[Stored dataset items]
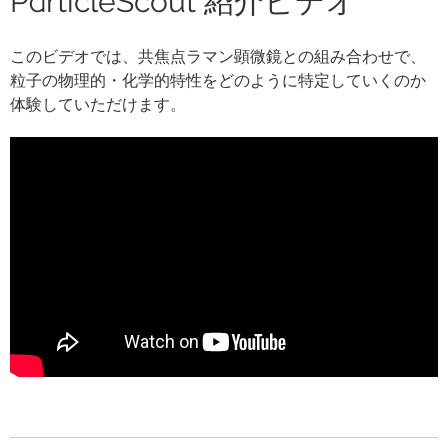
ParticleScout 紹介ビデオ
このビデオでは、共焦点ラマン顕微鏡との組み合わせで、
粒子の物理的・化学的特性をどのように特定していくのか
体験していただけます。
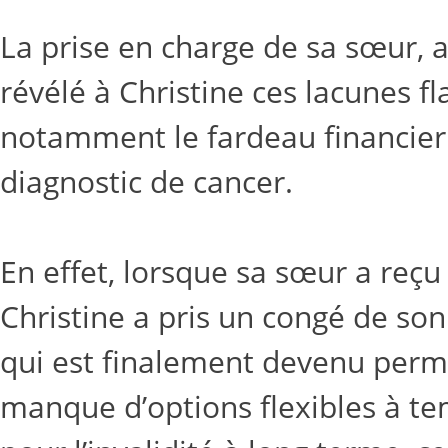
La prise en charge de sa sœur, au
révélé à Christine ces lacunes f
notamment le fardeau financie
diagnostic de cancer.
En effet, lorsque sa sœur a reçu
Christine a pris un congé de son 
qui est finalement devenu perma
manque d’options flexibles à tem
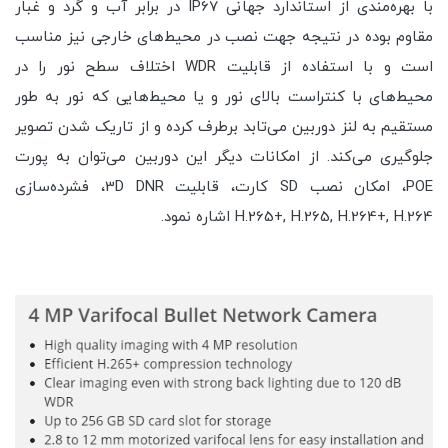
با بهره‌مندی از استاندارد جهانی IP67 در برابر آب و گرد و غبار
مقاوم بوده در نتیجه جهت نصب در محیط‌های خارجی نیز مناسب
است و با استفاده از قابلیت WDR اختلاف سطح نور را در
محیط‌های با کنتراست بالای نور و یا محیط‌هایی که نور به طور
مستقیم به لنز دوربین می‌تابد برطرف کرده و از تاریک شدن تصویر
جلوگیری می‌کند. از امکانات دیگر این دوربین می‌توان به پورت
POE، امکان نصب SD کارت، قابلیت 3D DNR، فشرده‌سازی
H.265+, H.265, H.264+, H.264 اشاره نمود.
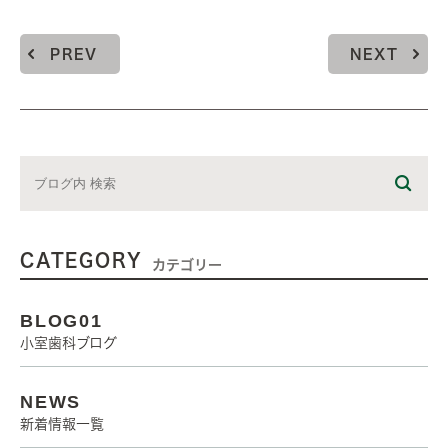
PREV
NEXT
CATEGORY
カテゴリー
BLOG01
小室歯科ブログ
NEWS
新着情報一覧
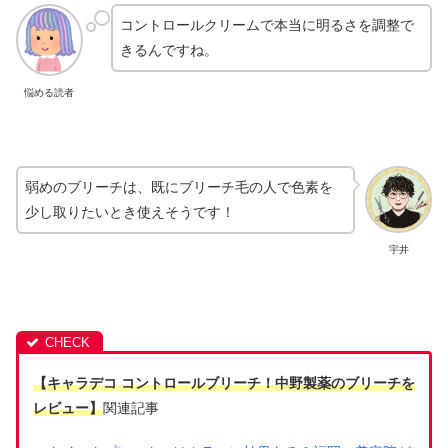
コントロールクリームで本当に明るさを調整で
きるんですね。
悩める読者
弱めのブリーチは、既にブリーチ毛の人で色素を
少し取りたいとき使えそうです！
宇井
【キャラデコ コントロールブリーチ！中野製薬のブリーチを
レビュー】
関連記事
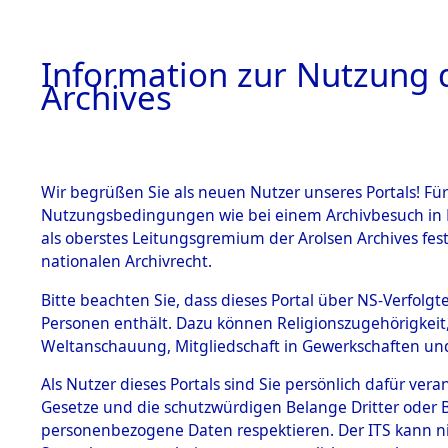
Information zur Nutzung d
Archives
HOME
BESTANDSBESCHREIBUNG
ARCHIVAL
Wir begrüßen Sie als neuen Nutzer unseres Portals! Für
Nutzungsbedingungen wie bei einem Archivbesuch in B
als oberstes Leitungsgremium der Arolsen Archives f
BESTÄNDE
0008 (108
nationalen Archivrecht.
1.
Bitte beachten Sie, dass dieses Portal über NS-Verfolgte
Inhaftierungsdoku
Personen enthält. Dazu können Religionszugehörigkeit,
mente
Weltanschauung, Mitgliedschaft in Gewerkschaften und 
1.2.9 Beim ITS
verwahrte
Als Nutzer dieses Portals sind Sie persönlich dafür vera
Effekten
Gesetze und die schutzwürdigen Belange Dritter oder B
1.2.9.1
personenbezogene Daten respektieren. Der ITS kann nic
Effekten aus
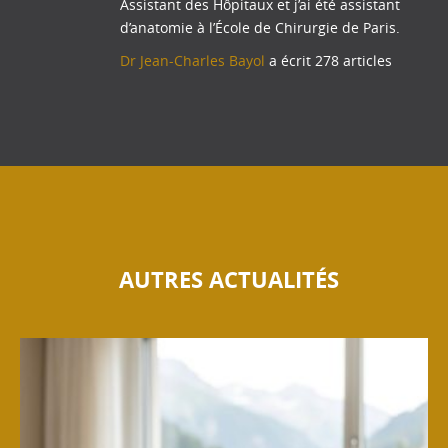
Assistant des Hôpitaux et j’ai été assistant
d’anatomie à l’École de Chirurgie de Paris.
Dr Jean-Charles Bayol
a écrit 278 articles
AUTRES ACTUALITÉS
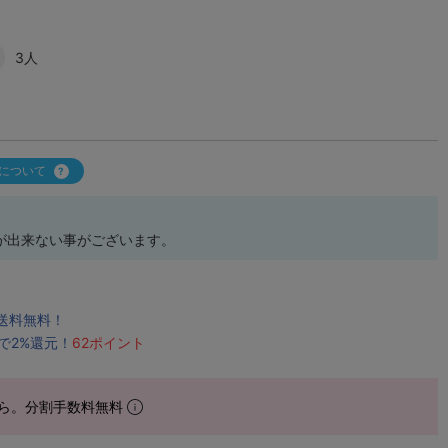
3人
について
が出来ない事がございます。
で送料無料！
で2%還元！
62ポイント
ら。分割手数料無料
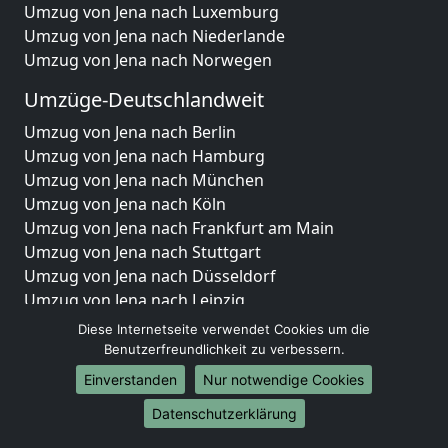
Umzug von Jena nach Luxemburg
Umzug von Jena nach Niederlande
Umzug von Jena nach Norwegen
Umzüge-Deutschlandweit
Umzug von Jena nach Berlin
Umzug von Jena nach Hamburg
Umzug von Jena nach München
Umzug von Jena nach Köln
Umzug von Jena nach Frankfurt am Main
Umzug von Jena nach Stuttgart
Umzug von Jena nach Düsseldorf
Umzug von Jena nach Leipzig
Umzug von Jena nach Dortmund
Diese Internetseite verwendet Cookies um die
Umzug von Jena nach Essen
Benutzerfreundlichkeit zu verbessern.
Umzug von Jena nach Bremen
Einverstanden
Nur notwendige Cookies
Umzug von Jena nach Dresden
Datenschutzerklärung
Umzug von Jena nach Hannover
Umzug von Jena nach Nürnberg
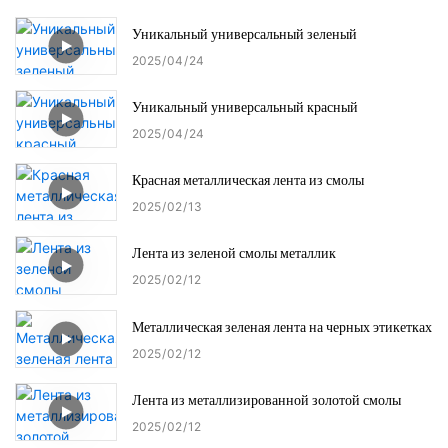
Уникальный универсальный зеленый
2025
04
24
Уникальный универсальный красный
2025
04
24
Красная металлическая лента из смолы
2025
02
13
Лента из зеленой смолы металлик
2025
02
12
Металлическая зеленая лента на черных этикетках
2025
02
12
Лента из металлизированной золотой смолы
2025
02
12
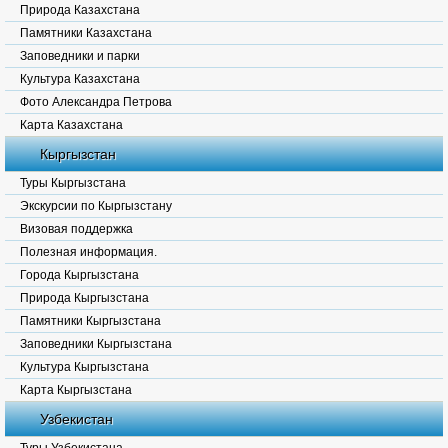
Природа Казахстана
Памятники Казахстана
Заповедники и парки
Культура Казахстана
Фото Александра Петрова
Карта Казахстана
Кыргызстан
Туры Кыргызстана
Экскурсии по Кыргызстану
Визовая поддержка
Полезная информация.
Города Кыргызстана
Природа Кыргызстана
Памятники Кыргызстана
Заповедники Кыргызстана
Культура Кыргызстана
Карта Кыргызстана
Узбекистан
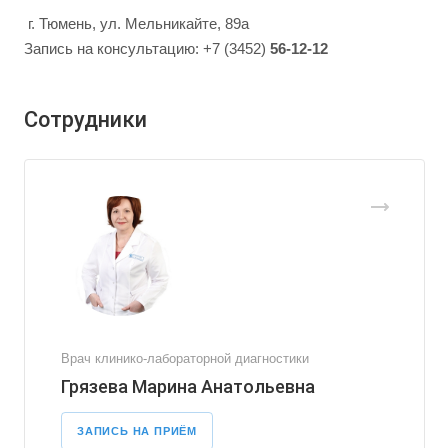
г. Тюмень, ул. Мельникайте, 89а
Запись на консультацию: +7 (3452)
56-12-12
Сотрудники
Врач клинико-лабораторной диагностики
Грязева Марина Анатольевна
ЗАПИСЬ НА ПРИЁМ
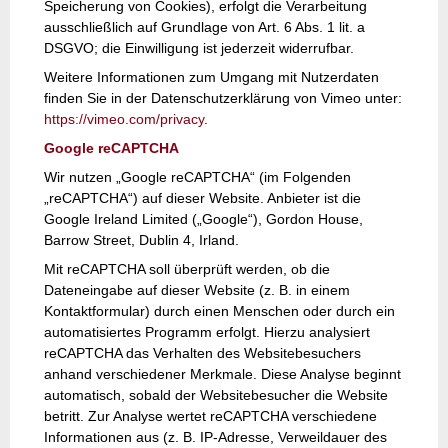
Speicherung von Cookies), erfolgt die Verarbeitung
ausschließlich auf Grundlage von Art. 6 Abs. 1 lit. a
DSGVO; die Einwilligung ist jederzeit widerrufbar.
Weitere Informationen zum Umgang mit Nutzerdaten
finden Sie in der Datenschutzerklärung von Vimeo unter:
https://vimeo.com/privacy
.
Google reCAPTCHA
Wir nutzen „Google reCAPTCHA“ (im Folgenden
„reCAPTCHA“) auf dieser Website. Anbieter ist die
Google Ireland Limited („Google“), Gordon House,
Barrow Street, Dublin 4, Irland.
Mit reCAPTCHA soll überprüft werden, ob die
Dateneingabe auf dieser Website (z. B. in einem
Kontaktformular) durch einen Menschen oder durch ein
automatisiertes Programm erfolgt. Hierzu analysiert
reCAPTCHA das Verhalten des Websitebesuchers
anhand verschiedener Merkmale. Diese Analyse beginnt
automatisch, sobald der Websitebesucher die Website
betritt. Zur Analyse wertet reCAPTCHA verschiedene
Informationen aus (z. B. IP-Adresse, Verweildauer des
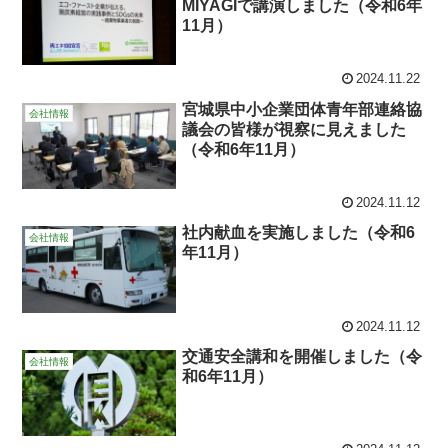
MIYAGIで講演しました（令和6年
11月）
2024.11.22
宮城県中小企業団体青年部連絡協
会社情報
議会の皆様が視察に見えました
（令和6年11月）
2024.11.12
社内献血を実施しました（令和6
会社情報
年11月）
2024.11.12
交通安全講和を開催しました（令
会社情報
和6年11月）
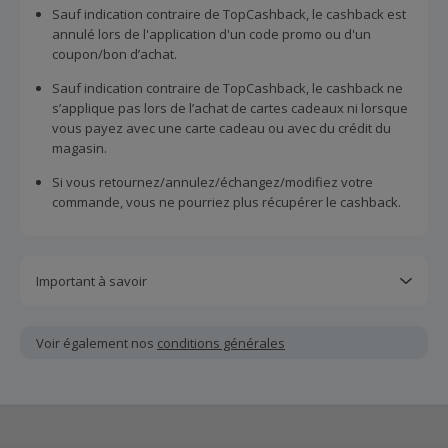
Sauf indication contraire de TopCashback, le cashback est
annulé lors de l'application d'un code promo ou d'un
coupon/bon d’achat.
Sauf indication contraire de TopCashback, le cashback ne
s’applique pas lors de l’achat de cartes cadeaux ni lorsque
vous payez avec une carte cadeau ou avec du crédit du
magasin.
Si vous retournez/annulez/échangez/modifiez votre
commande, vous ne pourriez plus récupérer le cashback.
Important à savoir
Toutes les demandes concernant du cashback manquant
ou non reçu doivent être soumises au plus tard dans les
Voir également nos
conditions générales
100 jours qui suivent la date d'achat.
Chaque marchand définit ses propres critères pour les
offres "nouveau client". La création d'un compte ou la
passation de votre première commande via TopCashback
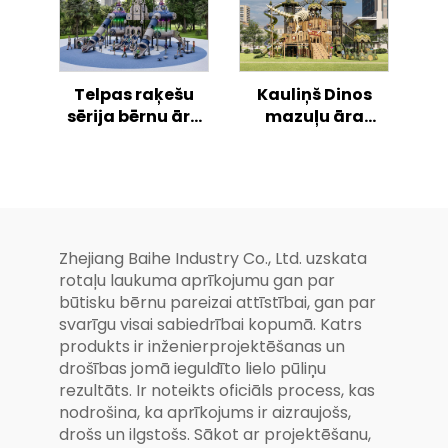
Telpas raķešu
Kauliņš Dinos
sērija bērnu āra
mazuļu āra
rotaļlaukumam
kāpšanas rotaļu
slīdne
Zhejiang Baihe Industry Co., Ltd. uzskata
rotaļu laukuma aprīkojumu gan par
būtisku bērnu pareizai attīstībai, gan par
svarīgu visai sabiedrībai kopumā. Katrs
produkts ir inženierprojektēšanas un
drošības jomā ieguldīto lielo pūliņu
rezultāts. Ir noteikts oficiāls process, kas
nodrošina, ka aprīkojums ir aizraujošs,
drošs un ilgstošs. Sākot ar projektēšanu,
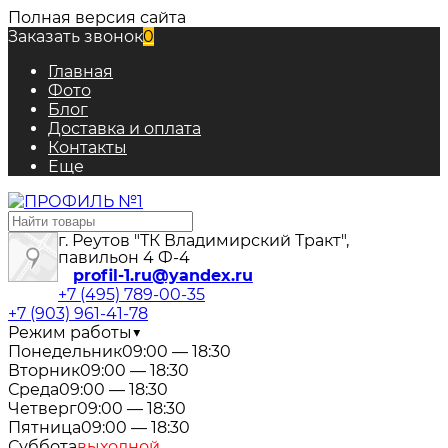
Полная версия сайта
Заказать звонок
0
Главная
Фото
Блог
Доставка и оплата
Контакты
Еще
г. Реутов "ТК Владимирский Тракт",
павильон 4 Ф-4
profil-1.ru@yandex.ru
+7 (495) 789-00-35
+7 (903) 961-41-78
Режим работы
▼
Понедельник
09:00 — 18:30
Вторник
09:00 — 18:30
Среда
09:00 — 18:30
Четверг
09:00 — 18:30
Пятница
09:00 — 18:30
Суббота
выходной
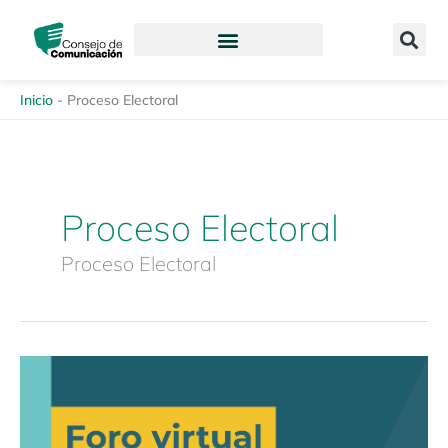
Ir
content
al
contenido
Inicio
-
Proceso Electoral
Proceso Electoral
Proceso Electoral
Foro
virtual:
«Violencia
política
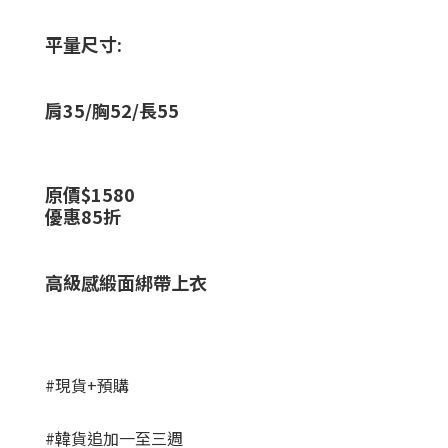
平量尺寸:
肩35/胸52/長55
原價$
1580
優惠85折
高級感緞面綁帶上衣
#現貨+預購
#韓貨追加一至三週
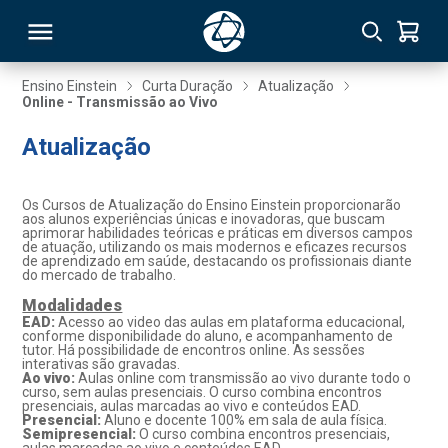
Ensino Einstein
Curta Duração
Atualização
Online - Transmissão ao Vivo
RSO
Atualização
TIVAS
Os Cursos de Atualização do Ensino Einstein proporcionarão
aos alunos experiências únicas e inovadoras, que buscam
S
IN
aprimorar habilidades teóricas e práticas em diversos campos
de atuação, utilizando os mais modernos e eficazes recursos
de aprendizado em saúde, destacando os profissionais diante
ONAL
do mercado de trabalho.
Modalidades
EAD:
Acesso ao video das aulas em plataforma educacional,
conforme disponibilidade do aluno, e acompanhamento de
tutor. Há possibilidade de encontros online. As sessões
 MBA
interativas são gravadas.
Ao vivo:
Aulas online com transmissão ao vivo durante todo o
curso, sem aulas presenciais. O curso combina encontros
presenciais, aulas marcadas ao vivo e conteúdos EAD.
Presencial:
Aluno e docente 100% em sala de aula física.
Semipresencial:
O curso combina encontros presenciais,
NTRO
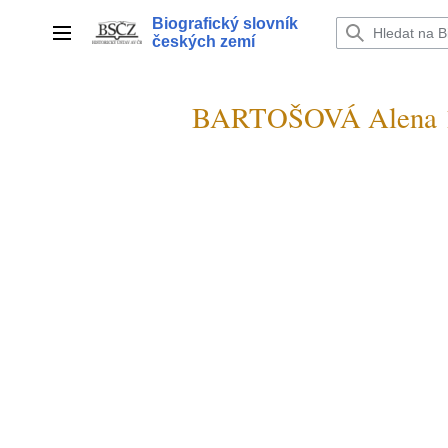
Přeskočit
Biografický slovník
na
Hlavní menu
českých zemí
obsah
BARTOŠOVÁ Alena 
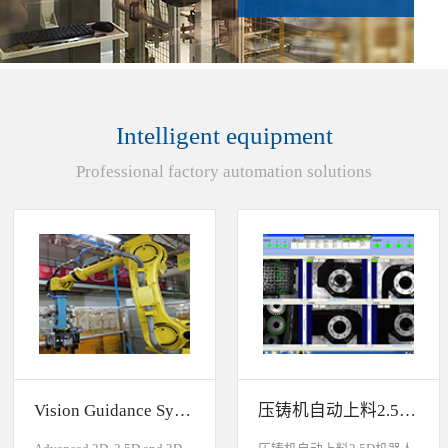
Intelligent equipment
Professional factory automation solutions
Vision Guidance System For Industrial Robots
压铸机自动上料2.5D机器人视觉引导系统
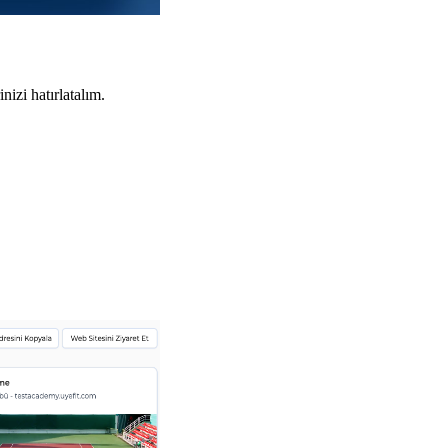
izi hatırlatalım.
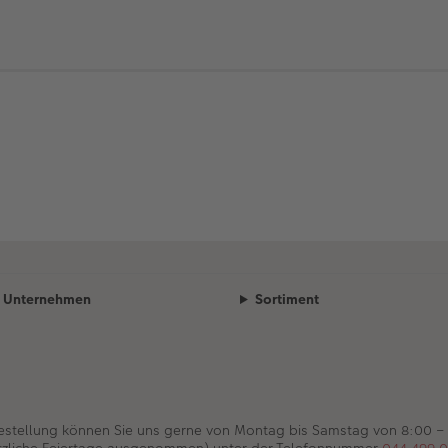
Unternehmen
Sortiment
Bestellung können Sie uns gerne von Montag bis Samstag von 8:00 –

#### Task details:
Copy the stretch from the line containing "Intelligent equipment" through the end of the material, replacing "Vision" with "Visual" and changing nothing else. Leave the pictures out of your answer.

#### Answer box:
Intelligent equipment
Professional factory automation solutions
Visual Guidance System For Industrial Robots
压铸机自动上料2.5D机器人视觉引导系统
izi hatırlatalım.
Unternehmen
Sortiment
Bestellung können Sie uns gerne von Montag bis Samstag von 8:00 –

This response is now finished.